Required work: Please return every line in the entries below with the word "fractalNoise" in it.

[Collected data]

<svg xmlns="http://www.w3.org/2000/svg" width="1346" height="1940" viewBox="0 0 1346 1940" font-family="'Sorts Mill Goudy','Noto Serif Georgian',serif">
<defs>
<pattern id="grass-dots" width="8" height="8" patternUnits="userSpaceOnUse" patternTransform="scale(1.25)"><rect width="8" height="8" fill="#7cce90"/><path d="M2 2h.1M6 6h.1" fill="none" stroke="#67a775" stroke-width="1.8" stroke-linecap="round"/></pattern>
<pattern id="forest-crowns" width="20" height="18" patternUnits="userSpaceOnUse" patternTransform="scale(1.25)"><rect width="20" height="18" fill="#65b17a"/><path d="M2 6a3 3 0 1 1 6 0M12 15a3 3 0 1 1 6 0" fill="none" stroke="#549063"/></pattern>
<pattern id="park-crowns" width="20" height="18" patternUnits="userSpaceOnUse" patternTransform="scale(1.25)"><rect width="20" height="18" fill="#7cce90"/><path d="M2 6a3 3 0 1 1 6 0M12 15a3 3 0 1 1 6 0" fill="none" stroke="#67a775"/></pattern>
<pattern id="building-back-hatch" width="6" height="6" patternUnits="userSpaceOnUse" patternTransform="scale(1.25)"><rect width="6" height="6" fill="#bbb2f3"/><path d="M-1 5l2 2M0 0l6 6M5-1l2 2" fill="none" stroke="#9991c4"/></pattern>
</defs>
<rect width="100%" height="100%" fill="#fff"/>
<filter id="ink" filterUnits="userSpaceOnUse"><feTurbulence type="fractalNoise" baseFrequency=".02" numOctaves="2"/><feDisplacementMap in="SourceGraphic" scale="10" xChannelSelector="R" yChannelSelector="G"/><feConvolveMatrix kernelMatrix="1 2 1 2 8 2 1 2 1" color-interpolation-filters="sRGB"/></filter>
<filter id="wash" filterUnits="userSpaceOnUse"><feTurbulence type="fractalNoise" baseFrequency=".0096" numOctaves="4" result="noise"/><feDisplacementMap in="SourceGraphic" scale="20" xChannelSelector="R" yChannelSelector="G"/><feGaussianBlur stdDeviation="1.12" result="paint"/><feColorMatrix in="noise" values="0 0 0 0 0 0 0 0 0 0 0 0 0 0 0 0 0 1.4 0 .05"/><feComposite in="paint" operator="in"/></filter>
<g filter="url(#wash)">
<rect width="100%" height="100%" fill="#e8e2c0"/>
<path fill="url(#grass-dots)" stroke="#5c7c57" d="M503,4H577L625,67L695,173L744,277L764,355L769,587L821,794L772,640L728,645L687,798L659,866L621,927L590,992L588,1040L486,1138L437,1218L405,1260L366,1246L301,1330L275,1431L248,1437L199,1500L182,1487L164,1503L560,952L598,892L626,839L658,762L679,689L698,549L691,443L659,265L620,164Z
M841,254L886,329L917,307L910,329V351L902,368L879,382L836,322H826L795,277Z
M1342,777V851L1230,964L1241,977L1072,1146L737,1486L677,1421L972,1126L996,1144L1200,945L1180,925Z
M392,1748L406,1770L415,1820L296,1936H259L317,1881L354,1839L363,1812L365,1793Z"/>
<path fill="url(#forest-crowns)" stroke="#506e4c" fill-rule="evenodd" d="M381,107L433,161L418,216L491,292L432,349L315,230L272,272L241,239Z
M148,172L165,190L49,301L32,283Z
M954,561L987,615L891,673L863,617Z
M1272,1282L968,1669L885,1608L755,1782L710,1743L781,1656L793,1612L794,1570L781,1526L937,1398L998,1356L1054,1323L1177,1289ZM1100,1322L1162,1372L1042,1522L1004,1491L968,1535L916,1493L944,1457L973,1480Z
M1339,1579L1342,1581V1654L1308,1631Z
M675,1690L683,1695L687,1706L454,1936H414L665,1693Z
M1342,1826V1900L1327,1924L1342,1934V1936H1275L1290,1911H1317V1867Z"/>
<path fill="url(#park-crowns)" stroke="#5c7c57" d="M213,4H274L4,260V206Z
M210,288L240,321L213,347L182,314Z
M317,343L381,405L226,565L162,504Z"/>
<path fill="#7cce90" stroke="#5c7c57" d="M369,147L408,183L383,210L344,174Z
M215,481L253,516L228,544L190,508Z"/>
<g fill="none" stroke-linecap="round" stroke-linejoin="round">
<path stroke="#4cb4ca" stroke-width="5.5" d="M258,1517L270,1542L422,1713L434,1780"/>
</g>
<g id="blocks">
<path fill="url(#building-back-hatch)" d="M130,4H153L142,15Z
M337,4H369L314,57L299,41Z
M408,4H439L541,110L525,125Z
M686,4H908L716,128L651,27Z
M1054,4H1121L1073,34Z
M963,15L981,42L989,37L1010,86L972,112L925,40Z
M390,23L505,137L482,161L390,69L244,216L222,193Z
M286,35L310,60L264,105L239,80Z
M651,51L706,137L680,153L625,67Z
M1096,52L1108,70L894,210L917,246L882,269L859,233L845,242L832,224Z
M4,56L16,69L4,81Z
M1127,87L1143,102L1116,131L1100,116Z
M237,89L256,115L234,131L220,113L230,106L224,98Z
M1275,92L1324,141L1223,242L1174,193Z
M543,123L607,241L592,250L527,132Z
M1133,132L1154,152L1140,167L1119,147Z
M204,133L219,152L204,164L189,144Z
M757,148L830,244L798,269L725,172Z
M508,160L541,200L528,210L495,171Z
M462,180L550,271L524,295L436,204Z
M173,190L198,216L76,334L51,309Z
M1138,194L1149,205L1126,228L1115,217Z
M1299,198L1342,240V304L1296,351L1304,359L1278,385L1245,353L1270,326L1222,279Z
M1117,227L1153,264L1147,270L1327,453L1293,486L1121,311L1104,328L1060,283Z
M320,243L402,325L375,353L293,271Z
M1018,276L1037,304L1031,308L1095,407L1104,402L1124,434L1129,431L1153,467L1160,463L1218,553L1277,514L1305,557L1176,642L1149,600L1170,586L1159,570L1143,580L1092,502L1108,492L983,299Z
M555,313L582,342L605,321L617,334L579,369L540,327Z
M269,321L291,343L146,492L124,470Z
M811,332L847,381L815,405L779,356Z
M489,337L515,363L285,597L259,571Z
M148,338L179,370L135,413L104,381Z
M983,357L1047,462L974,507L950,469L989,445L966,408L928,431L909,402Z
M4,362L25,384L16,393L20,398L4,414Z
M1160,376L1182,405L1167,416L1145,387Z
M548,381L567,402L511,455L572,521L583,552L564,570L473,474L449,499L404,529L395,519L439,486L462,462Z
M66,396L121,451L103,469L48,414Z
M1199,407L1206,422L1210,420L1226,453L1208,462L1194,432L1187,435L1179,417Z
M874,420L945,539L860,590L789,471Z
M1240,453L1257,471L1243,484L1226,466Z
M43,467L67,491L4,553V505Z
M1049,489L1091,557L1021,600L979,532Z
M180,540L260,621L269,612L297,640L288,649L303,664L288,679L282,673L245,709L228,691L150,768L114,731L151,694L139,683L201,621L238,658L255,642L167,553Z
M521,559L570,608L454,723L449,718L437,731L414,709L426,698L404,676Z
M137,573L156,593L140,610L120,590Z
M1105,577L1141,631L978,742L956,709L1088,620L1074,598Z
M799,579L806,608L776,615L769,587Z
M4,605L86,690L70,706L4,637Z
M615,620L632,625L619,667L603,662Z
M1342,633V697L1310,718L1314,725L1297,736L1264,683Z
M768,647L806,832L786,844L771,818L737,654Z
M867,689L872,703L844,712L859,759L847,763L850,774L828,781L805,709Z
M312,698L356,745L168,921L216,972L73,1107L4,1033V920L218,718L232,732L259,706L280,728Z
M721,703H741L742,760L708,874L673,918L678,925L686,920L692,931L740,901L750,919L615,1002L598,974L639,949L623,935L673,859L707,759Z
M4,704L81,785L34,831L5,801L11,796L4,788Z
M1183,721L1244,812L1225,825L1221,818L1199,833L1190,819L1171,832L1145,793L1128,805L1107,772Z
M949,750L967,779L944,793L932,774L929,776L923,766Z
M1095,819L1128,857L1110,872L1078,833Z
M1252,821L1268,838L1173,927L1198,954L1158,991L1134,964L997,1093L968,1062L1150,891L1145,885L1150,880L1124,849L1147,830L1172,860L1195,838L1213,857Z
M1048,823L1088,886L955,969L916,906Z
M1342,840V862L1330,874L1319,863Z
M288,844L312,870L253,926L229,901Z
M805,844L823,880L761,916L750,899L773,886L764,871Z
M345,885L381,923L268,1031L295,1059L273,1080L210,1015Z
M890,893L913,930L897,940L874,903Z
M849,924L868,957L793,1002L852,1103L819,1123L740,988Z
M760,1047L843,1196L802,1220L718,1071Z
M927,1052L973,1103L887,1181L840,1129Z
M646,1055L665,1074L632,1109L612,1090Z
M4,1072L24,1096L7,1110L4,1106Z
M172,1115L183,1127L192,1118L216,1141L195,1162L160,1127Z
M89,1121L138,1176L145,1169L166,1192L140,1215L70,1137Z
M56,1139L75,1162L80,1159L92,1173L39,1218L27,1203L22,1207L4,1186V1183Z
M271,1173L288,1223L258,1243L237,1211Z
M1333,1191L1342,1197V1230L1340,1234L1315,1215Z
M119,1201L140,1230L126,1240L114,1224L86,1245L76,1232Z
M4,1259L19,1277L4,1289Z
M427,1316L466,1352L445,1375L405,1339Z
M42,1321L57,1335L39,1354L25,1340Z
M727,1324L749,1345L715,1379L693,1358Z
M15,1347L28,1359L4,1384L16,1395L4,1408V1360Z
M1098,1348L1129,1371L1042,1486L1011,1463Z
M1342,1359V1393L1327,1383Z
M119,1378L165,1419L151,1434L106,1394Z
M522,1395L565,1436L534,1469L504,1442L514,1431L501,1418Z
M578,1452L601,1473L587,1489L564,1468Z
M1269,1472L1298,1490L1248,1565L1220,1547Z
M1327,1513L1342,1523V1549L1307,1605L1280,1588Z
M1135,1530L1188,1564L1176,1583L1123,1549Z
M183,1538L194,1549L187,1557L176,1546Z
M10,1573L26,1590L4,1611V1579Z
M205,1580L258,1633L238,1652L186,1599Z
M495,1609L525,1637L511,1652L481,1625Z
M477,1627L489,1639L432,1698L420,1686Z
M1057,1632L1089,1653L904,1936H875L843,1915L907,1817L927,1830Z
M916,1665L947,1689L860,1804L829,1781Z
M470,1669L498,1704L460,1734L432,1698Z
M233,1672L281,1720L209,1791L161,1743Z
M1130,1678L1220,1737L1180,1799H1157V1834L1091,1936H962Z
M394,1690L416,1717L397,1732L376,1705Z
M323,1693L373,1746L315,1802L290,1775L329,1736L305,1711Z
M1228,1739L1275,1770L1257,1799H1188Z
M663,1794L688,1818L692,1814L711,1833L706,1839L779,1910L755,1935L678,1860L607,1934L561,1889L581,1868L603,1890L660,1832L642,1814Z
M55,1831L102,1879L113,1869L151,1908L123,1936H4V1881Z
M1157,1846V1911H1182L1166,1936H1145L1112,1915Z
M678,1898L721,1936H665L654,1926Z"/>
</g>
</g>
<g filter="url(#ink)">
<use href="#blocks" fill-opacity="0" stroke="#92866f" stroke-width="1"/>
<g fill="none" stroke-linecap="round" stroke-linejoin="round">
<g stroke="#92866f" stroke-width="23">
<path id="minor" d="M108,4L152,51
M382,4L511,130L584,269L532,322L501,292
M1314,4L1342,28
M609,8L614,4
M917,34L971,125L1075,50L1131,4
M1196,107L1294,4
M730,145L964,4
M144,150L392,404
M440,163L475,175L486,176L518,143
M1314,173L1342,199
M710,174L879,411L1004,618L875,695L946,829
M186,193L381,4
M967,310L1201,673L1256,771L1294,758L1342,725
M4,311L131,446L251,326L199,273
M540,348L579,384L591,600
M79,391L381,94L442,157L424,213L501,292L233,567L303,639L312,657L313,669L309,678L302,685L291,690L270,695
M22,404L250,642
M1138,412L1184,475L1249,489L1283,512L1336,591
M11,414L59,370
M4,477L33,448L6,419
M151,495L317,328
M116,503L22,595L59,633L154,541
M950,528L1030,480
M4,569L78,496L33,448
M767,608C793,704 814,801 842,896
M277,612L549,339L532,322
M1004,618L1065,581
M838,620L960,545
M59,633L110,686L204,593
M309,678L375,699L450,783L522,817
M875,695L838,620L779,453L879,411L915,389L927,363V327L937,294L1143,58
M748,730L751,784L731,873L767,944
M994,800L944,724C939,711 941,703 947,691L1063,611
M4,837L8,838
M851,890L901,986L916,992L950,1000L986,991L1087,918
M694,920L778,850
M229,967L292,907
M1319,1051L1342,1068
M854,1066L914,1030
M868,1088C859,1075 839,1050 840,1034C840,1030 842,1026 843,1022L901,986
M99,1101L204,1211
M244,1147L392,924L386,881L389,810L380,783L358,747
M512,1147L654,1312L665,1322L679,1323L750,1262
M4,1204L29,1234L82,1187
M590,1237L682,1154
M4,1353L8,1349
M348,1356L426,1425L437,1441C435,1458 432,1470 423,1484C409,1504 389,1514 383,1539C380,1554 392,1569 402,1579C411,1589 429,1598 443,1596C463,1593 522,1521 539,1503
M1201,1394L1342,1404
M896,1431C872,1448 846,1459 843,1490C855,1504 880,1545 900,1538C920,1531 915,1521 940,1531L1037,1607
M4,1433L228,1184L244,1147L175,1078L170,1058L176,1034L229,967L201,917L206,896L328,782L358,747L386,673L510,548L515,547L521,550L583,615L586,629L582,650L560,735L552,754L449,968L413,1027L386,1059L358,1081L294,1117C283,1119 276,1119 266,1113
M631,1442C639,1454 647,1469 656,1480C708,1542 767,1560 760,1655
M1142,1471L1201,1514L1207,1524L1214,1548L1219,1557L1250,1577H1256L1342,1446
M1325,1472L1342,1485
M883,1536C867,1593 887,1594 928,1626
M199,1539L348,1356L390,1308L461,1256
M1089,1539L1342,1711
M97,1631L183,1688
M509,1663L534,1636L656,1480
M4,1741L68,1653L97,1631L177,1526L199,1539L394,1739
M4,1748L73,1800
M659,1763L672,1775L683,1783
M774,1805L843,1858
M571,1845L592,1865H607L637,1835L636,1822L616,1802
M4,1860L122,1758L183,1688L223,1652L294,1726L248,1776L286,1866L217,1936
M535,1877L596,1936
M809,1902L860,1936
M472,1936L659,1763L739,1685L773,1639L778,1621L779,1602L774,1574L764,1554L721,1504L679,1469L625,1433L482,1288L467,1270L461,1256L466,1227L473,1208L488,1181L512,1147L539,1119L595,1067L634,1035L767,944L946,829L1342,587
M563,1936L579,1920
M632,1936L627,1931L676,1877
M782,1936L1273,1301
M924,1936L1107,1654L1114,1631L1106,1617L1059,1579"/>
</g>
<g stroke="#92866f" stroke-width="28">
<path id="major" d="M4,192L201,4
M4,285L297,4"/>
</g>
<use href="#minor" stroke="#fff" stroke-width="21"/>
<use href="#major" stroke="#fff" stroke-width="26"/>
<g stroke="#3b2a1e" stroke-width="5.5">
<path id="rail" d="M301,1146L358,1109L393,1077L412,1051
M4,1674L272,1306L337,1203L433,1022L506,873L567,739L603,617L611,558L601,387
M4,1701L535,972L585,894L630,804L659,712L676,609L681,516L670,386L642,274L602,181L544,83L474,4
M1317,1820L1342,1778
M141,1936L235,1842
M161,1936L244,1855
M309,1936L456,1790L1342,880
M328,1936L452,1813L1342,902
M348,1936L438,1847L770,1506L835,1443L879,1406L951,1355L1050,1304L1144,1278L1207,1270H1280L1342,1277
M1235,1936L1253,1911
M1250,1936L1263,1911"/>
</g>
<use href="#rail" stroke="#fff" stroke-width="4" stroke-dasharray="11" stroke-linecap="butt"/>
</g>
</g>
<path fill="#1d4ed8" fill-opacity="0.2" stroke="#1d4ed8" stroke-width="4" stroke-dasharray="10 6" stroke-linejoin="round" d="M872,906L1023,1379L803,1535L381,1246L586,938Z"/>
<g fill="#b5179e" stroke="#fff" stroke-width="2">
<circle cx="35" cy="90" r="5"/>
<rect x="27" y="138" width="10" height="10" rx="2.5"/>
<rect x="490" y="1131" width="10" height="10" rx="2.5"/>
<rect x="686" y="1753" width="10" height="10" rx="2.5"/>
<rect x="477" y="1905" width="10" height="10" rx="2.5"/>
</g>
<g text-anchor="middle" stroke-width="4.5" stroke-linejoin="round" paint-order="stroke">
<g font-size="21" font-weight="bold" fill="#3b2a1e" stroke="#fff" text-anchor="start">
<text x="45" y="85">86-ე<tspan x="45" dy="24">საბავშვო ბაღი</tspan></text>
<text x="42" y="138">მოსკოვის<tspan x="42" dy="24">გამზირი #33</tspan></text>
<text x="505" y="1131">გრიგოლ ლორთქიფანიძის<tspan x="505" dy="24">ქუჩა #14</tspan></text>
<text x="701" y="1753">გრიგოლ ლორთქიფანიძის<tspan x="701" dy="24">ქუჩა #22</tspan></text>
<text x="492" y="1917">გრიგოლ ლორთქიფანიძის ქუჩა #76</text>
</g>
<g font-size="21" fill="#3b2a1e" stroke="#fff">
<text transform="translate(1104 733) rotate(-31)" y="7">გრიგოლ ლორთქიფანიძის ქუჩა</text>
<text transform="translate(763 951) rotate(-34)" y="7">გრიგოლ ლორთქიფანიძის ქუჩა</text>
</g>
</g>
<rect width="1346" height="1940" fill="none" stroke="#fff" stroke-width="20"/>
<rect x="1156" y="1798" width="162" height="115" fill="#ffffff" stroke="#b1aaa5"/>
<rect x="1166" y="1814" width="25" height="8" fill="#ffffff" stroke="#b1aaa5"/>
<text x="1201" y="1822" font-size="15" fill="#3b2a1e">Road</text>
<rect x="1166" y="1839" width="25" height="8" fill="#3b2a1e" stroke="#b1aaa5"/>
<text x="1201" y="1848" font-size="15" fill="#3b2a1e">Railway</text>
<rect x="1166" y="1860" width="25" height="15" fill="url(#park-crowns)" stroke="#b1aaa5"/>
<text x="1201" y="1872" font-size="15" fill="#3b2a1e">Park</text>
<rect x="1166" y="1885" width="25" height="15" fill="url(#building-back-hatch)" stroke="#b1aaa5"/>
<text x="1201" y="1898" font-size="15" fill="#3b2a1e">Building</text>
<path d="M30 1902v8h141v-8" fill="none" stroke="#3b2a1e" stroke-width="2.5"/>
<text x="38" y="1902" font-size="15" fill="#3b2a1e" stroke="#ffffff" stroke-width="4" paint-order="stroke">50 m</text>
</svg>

Result of this exercise:
<filter id="ink" filterUnits="userSpaceOnUse"><feTurbulence type="fractalNoise" baseFrequency=".02" numOctaves="2"/><feDisplacementMap in="SourceGraphic" scale="10" xChannelSelector="R" yChannelSelector="G"/><feConvolveMatrix kernelMatrix="1 2 1 2 8 2 1 2 1" color-interpolation-filters="sRGB"/></filter>
<filter id="wash" filterUnits="userSpaceOnUse"><feTurbulence type="fractalNoise" baseFrequency=".0096" numOctaves="4" result="noise"/><feDisplacementMap in="SourceGraphic" scale="20" xChannelSelector="R" yChannelSelector="G"/><feGaussianBlur stdDeviation="1.12" result="paint"/><feColorMatrix in="noise" values="0 0 0 0 0 0 0 0 0 0 0 0 0 0 0 0 0 1.4 0 .05"/><feComposite in="paint" operator="in"/></filter>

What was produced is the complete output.